Written task ▸
For the entries that follow, state how many lines include the word "wire", giving the number and nothing else.

Input material ▸
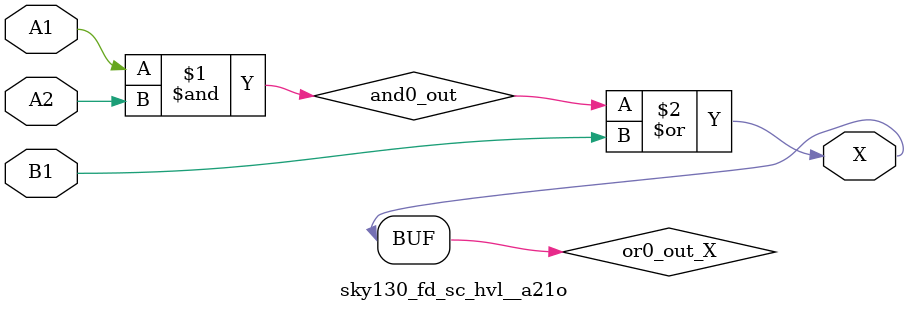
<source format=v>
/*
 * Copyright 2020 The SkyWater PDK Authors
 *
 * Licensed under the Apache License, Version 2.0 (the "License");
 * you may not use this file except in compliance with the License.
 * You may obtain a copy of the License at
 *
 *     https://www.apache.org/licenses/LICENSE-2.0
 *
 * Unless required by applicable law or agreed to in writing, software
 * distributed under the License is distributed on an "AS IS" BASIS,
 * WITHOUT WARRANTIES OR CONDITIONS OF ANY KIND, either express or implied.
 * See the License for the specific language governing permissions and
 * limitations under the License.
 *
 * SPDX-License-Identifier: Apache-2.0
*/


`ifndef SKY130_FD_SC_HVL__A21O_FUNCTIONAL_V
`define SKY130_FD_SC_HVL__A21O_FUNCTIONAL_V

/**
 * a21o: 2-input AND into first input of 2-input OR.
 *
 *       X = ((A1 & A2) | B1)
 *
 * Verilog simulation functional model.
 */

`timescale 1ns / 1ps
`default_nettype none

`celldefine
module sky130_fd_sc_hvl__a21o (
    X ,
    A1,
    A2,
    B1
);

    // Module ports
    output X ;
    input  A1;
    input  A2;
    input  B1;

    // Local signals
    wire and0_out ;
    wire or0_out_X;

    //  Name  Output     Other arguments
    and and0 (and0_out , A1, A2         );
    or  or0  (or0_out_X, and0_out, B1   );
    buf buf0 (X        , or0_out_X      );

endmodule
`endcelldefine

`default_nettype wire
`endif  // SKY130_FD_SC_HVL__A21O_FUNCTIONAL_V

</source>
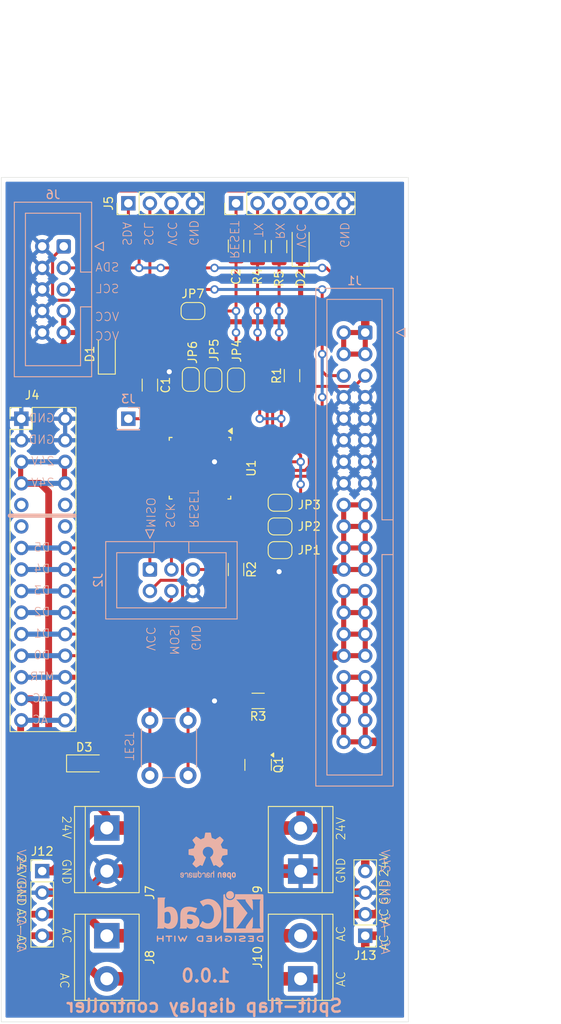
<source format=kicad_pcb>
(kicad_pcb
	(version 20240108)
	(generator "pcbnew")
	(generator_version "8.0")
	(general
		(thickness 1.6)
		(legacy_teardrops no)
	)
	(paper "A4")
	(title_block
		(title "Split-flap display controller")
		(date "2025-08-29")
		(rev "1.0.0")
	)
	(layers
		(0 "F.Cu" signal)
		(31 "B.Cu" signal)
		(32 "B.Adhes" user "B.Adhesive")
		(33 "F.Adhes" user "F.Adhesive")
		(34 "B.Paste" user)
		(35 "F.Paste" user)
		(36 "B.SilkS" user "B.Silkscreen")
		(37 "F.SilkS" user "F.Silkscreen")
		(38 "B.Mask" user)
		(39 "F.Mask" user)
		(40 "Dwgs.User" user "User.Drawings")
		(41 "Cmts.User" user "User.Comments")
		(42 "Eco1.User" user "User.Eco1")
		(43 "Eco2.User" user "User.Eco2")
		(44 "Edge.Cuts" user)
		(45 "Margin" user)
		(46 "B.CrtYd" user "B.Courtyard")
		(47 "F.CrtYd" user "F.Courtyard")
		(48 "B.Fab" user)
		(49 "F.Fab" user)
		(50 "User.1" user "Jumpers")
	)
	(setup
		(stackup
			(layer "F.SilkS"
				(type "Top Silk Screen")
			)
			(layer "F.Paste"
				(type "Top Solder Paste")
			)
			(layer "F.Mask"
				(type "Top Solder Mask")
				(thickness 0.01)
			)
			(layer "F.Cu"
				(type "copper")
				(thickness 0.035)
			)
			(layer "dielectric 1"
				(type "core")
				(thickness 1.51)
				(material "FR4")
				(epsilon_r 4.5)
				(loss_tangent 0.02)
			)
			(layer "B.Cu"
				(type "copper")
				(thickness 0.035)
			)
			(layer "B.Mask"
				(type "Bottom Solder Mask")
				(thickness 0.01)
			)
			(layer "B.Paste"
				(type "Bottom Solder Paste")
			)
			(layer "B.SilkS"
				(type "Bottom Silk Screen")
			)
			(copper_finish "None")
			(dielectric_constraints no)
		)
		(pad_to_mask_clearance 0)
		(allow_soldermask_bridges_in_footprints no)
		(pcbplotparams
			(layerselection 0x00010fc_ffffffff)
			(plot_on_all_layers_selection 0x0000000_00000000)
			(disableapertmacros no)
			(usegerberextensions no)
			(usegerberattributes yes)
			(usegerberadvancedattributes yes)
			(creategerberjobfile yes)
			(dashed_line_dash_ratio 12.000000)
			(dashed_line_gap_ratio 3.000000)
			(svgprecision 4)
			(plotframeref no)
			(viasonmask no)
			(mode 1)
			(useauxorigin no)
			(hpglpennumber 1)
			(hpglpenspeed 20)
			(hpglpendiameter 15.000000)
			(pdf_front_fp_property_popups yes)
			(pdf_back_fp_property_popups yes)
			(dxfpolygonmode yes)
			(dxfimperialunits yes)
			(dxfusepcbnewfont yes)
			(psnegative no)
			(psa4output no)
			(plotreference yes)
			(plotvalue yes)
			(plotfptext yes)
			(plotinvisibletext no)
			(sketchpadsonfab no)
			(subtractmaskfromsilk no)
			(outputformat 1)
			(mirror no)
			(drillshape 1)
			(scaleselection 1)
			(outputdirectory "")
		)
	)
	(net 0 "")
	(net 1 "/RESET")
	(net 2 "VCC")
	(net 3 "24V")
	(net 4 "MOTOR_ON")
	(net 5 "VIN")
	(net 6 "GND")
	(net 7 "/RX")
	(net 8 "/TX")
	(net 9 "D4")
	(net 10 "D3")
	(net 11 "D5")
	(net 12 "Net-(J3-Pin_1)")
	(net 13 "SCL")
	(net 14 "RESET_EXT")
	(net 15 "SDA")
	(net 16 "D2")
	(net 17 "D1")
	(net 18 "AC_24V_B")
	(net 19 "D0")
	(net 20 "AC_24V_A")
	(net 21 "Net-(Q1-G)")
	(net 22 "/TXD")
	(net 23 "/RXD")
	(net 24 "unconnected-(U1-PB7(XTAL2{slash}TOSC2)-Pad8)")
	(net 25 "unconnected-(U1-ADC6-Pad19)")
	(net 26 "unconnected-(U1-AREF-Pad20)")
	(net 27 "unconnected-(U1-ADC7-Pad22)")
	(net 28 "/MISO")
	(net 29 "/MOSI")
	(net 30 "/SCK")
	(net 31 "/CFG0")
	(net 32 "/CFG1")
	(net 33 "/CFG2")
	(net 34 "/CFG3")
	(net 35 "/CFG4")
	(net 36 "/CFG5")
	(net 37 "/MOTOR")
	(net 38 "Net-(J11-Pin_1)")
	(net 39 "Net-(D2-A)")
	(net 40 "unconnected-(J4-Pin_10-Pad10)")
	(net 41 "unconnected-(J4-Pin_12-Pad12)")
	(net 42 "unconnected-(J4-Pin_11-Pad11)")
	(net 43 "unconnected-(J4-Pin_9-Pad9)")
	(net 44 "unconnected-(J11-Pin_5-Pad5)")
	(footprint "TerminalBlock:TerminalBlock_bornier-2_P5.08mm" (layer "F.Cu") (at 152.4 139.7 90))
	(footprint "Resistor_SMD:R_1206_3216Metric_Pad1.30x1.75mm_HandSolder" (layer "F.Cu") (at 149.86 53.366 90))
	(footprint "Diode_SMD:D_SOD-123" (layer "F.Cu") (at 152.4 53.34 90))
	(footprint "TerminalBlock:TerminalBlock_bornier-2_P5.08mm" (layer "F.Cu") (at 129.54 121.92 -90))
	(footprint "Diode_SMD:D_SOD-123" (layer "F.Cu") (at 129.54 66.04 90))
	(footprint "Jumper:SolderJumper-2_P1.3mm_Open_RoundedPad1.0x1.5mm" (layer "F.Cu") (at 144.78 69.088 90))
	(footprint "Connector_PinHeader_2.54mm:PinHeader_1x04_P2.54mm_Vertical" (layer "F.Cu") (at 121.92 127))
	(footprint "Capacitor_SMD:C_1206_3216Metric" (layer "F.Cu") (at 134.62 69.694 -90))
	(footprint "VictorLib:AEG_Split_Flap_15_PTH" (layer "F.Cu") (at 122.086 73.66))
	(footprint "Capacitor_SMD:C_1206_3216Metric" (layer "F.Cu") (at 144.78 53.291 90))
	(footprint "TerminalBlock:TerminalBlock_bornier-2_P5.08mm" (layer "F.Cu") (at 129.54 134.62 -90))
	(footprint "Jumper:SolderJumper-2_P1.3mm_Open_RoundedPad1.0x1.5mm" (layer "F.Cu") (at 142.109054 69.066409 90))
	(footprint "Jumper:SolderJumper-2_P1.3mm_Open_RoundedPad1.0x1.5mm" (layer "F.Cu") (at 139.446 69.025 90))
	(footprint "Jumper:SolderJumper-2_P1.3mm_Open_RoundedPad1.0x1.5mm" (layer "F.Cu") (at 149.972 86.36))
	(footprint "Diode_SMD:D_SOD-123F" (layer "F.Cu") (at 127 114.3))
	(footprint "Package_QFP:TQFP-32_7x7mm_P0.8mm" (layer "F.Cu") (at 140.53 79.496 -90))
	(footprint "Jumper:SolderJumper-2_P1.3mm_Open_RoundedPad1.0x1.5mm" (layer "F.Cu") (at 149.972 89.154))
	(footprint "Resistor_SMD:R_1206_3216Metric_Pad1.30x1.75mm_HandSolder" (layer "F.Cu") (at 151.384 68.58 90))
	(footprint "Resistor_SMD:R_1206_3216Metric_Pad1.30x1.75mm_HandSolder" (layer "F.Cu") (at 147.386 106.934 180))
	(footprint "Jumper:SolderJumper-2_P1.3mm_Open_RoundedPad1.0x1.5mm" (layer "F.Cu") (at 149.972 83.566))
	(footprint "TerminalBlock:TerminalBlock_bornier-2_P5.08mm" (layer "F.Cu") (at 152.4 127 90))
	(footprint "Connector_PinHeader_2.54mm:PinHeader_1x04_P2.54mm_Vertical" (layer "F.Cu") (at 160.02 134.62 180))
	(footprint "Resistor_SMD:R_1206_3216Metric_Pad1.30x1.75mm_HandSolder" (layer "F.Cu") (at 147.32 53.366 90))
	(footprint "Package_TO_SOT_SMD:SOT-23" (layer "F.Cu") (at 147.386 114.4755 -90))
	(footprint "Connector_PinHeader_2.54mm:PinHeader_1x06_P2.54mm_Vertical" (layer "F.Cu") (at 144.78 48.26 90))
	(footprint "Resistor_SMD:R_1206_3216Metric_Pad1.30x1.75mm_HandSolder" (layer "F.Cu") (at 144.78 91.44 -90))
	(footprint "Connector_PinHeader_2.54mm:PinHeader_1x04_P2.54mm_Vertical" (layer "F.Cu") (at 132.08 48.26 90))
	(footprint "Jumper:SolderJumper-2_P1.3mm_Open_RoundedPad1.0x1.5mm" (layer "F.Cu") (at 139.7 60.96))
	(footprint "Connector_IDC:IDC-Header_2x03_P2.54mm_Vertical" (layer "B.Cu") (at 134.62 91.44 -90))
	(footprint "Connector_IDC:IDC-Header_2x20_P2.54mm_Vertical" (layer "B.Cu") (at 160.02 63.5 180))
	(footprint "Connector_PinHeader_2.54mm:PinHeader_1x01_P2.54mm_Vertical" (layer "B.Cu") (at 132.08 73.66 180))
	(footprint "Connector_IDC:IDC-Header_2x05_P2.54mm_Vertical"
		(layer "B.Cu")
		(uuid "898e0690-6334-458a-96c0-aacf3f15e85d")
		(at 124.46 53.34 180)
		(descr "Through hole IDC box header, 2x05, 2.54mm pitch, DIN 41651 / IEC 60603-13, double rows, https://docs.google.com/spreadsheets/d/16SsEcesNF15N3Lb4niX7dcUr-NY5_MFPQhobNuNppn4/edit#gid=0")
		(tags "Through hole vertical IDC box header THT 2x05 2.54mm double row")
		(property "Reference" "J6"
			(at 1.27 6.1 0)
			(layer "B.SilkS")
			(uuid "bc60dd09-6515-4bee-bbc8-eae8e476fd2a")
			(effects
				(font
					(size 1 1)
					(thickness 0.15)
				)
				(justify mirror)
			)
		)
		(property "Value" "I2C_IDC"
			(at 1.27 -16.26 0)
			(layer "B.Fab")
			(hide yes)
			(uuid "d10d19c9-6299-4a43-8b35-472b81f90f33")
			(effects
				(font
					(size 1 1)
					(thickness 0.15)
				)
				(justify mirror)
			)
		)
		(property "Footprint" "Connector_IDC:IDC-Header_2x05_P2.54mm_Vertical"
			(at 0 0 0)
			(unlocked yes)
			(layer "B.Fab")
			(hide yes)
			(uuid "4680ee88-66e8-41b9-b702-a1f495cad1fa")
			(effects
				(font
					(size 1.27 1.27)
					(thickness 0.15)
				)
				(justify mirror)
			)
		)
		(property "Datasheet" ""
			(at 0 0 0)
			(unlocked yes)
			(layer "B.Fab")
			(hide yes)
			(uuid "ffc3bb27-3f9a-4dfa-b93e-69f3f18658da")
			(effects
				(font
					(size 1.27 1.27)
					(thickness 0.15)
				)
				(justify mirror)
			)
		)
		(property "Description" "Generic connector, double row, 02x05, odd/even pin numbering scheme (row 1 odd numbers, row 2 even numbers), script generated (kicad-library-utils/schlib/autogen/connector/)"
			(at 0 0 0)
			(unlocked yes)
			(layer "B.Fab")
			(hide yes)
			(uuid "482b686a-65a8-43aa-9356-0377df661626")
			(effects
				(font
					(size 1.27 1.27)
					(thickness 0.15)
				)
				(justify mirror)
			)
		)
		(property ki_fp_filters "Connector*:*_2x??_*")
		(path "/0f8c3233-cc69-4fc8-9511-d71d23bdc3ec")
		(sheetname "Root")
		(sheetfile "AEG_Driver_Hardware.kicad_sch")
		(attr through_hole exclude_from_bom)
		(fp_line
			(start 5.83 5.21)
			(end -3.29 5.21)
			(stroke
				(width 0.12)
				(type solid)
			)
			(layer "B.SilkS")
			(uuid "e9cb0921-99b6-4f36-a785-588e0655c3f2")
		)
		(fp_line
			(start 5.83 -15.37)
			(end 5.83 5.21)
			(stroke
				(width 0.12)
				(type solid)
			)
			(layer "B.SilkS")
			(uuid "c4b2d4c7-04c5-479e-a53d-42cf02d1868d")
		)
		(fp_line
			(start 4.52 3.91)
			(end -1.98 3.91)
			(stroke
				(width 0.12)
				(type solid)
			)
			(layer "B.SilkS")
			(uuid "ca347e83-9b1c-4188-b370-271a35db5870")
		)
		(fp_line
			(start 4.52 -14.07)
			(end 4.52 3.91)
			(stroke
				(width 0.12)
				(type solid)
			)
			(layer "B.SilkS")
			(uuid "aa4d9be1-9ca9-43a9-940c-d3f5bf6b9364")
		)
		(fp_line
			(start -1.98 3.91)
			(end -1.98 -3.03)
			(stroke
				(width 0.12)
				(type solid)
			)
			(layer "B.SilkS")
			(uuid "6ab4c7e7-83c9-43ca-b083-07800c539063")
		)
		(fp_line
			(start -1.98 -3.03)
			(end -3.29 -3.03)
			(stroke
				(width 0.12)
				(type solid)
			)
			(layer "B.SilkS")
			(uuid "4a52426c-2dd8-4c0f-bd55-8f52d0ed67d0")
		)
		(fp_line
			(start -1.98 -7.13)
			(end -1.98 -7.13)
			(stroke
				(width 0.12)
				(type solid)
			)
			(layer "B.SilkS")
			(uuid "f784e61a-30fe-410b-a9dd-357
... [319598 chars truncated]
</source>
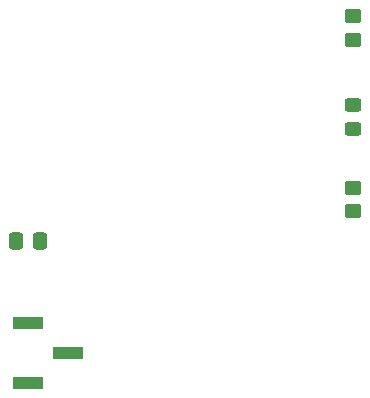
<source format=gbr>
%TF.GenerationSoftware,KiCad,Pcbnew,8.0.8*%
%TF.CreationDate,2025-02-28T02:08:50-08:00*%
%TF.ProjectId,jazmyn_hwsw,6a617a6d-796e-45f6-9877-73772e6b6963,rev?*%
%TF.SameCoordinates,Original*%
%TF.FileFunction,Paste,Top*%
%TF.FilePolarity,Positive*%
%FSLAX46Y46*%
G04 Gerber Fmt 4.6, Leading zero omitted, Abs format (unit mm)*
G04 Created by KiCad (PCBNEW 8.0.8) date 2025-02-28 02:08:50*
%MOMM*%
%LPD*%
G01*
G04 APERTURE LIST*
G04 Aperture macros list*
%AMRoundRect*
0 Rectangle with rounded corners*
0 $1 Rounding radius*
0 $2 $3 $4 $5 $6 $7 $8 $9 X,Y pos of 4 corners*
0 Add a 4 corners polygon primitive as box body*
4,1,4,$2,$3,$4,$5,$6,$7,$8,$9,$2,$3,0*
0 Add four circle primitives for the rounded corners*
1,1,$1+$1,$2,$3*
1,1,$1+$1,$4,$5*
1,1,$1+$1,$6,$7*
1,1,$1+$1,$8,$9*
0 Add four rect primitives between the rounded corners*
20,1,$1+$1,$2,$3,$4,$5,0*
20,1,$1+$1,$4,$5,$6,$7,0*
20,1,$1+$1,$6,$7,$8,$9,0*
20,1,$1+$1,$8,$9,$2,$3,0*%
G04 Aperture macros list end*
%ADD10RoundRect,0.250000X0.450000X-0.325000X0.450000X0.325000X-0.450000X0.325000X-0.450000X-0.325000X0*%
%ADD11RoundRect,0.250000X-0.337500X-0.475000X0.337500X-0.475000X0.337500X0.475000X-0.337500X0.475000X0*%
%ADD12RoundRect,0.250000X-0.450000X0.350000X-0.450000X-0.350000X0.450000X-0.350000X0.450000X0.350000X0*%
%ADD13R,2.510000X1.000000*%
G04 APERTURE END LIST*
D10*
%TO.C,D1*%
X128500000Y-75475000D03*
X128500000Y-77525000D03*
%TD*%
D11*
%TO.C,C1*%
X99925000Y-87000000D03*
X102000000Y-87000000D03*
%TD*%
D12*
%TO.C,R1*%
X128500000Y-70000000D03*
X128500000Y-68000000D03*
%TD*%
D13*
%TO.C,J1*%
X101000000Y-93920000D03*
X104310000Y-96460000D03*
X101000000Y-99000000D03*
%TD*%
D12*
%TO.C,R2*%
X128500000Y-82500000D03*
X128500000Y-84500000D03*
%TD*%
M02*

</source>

Solution for this problem ▸
3